Count the lines below that contain the string "cuối", treating uppercase and lowercase letters as different, and give only the number.

——————————

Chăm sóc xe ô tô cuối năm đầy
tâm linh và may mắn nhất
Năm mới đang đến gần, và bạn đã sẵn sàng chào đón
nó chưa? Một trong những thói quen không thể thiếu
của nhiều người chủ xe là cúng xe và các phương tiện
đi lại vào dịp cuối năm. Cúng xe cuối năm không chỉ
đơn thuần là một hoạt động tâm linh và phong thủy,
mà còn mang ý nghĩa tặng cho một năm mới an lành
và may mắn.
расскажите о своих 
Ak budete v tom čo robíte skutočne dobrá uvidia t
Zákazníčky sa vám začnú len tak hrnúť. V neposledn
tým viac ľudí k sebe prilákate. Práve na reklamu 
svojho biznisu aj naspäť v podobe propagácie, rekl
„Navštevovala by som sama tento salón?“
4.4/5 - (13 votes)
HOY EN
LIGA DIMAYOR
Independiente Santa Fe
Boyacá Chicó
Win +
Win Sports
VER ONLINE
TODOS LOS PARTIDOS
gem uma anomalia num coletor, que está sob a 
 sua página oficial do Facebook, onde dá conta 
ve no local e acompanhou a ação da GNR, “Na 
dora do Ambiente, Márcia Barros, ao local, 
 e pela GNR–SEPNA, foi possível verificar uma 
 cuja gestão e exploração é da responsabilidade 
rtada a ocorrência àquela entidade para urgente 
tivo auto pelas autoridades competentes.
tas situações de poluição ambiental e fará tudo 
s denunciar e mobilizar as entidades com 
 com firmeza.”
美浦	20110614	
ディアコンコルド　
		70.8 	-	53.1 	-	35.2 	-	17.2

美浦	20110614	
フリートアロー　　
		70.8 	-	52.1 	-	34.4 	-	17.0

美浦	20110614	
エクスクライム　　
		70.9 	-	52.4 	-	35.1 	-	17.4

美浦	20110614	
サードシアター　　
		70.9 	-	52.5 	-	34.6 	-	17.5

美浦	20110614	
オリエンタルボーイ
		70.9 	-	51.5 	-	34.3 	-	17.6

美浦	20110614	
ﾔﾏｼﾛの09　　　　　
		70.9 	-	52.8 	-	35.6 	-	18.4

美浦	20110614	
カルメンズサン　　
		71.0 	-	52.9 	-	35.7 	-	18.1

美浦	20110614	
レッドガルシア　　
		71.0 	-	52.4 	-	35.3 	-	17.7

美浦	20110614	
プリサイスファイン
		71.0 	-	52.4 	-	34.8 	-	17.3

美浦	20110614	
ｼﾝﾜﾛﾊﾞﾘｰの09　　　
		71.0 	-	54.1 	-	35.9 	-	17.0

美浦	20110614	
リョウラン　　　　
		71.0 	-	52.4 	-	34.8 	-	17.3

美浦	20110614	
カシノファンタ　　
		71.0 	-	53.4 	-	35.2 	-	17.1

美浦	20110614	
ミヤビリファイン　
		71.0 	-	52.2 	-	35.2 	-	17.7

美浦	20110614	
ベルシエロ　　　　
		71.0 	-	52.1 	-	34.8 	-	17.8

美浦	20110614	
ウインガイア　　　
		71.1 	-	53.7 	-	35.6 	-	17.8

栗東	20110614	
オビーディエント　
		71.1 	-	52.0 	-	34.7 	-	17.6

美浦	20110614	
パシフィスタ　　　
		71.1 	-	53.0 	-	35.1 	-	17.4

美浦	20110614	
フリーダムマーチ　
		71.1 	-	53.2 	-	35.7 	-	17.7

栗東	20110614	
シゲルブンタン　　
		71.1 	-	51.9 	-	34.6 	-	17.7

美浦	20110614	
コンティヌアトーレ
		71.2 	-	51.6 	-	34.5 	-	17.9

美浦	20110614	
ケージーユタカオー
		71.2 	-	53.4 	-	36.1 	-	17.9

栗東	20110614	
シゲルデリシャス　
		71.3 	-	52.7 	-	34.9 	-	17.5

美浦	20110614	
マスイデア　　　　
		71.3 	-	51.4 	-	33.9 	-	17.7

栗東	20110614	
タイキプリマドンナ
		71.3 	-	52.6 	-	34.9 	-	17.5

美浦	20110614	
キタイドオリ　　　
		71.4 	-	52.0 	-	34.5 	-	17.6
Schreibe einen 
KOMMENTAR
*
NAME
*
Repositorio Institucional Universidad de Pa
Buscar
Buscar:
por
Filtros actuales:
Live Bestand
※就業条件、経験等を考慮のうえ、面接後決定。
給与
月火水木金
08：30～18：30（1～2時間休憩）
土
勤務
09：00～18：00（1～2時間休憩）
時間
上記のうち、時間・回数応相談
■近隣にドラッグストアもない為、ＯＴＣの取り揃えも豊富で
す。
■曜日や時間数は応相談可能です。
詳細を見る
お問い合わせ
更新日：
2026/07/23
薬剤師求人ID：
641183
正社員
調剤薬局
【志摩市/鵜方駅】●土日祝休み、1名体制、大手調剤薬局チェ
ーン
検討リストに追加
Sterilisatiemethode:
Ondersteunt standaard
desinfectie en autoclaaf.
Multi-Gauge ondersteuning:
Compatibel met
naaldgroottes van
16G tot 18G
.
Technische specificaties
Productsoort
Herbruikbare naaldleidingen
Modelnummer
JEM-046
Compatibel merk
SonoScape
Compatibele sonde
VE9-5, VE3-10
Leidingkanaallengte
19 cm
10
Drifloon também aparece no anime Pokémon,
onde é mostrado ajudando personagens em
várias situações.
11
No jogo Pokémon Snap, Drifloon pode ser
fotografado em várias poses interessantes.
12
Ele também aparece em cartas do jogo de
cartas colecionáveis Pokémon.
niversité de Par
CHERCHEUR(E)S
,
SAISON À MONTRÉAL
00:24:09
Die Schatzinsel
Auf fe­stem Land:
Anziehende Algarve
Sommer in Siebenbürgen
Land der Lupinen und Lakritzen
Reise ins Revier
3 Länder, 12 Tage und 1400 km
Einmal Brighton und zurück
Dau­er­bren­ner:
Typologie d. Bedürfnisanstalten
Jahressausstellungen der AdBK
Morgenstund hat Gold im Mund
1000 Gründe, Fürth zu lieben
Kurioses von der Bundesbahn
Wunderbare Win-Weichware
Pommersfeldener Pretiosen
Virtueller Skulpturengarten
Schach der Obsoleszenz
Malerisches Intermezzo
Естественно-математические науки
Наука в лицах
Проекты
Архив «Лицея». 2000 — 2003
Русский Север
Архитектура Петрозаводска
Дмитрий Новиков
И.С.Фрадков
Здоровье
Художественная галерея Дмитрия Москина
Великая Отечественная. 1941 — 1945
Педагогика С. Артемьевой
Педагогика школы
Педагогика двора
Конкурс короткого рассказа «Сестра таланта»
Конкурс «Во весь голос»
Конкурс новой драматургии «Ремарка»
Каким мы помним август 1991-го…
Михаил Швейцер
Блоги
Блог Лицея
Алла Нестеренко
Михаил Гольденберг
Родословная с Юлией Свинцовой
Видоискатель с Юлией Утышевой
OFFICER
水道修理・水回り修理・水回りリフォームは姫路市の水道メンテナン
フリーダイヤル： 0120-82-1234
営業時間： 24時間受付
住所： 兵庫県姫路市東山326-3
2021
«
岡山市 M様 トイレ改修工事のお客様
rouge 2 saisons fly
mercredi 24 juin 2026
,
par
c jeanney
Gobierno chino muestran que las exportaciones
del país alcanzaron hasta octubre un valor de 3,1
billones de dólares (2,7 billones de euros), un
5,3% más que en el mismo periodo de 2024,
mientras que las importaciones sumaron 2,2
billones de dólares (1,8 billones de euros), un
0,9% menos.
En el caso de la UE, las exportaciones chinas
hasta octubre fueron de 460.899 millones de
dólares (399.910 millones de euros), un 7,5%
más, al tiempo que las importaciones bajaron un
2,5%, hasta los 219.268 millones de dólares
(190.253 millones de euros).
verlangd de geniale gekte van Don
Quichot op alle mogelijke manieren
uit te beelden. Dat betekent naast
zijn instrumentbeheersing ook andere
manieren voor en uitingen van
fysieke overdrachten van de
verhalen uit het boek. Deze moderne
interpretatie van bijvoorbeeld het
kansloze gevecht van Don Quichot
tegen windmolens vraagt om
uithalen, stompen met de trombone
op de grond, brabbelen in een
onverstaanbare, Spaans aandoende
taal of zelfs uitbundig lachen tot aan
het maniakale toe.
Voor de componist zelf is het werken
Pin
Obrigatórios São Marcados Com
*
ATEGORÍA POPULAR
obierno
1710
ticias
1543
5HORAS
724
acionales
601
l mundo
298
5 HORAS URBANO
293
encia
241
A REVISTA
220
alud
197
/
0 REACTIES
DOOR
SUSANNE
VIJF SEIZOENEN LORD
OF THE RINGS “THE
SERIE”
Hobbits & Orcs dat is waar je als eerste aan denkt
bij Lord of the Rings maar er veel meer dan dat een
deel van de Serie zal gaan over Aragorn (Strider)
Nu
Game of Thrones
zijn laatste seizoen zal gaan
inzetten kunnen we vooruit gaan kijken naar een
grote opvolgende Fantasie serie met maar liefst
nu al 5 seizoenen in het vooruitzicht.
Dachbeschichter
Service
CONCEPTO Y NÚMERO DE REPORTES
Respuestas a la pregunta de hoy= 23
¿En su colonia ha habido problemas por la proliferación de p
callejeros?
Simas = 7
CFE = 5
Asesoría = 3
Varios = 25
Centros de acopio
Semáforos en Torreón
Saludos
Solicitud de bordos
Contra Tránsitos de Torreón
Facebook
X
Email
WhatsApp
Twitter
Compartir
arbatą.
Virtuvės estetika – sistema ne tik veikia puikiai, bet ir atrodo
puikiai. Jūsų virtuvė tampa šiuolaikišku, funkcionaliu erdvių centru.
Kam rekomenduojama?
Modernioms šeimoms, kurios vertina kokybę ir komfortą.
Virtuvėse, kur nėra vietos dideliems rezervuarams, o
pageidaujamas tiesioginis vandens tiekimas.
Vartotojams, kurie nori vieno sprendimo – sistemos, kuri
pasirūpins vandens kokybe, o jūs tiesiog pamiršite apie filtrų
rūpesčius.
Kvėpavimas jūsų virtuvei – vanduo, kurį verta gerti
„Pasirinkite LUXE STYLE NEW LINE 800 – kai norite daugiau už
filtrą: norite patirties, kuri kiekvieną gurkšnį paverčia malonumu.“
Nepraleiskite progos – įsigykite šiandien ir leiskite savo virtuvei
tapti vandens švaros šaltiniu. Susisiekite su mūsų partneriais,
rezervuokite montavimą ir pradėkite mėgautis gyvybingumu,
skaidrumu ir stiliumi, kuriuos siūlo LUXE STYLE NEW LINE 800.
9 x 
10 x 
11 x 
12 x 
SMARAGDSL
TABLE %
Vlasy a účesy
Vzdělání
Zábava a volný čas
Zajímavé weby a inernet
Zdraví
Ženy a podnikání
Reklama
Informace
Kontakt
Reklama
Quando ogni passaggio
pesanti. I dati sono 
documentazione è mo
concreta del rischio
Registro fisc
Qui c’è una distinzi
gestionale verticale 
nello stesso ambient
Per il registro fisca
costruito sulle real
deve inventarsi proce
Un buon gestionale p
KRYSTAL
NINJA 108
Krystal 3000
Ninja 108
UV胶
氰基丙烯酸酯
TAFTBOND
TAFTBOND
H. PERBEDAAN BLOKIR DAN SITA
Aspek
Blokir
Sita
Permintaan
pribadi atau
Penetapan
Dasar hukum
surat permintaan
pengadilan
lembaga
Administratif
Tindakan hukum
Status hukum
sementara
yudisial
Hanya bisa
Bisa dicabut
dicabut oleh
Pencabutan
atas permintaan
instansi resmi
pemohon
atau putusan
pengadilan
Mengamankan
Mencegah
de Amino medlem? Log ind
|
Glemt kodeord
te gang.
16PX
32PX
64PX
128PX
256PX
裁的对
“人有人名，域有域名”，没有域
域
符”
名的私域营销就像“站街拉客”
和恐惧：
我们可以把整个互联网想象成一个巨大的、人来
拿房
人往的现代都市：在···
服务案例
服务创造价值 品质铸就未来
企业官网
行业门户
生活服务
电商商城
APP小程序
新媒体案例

——————————

_Answer box:_
2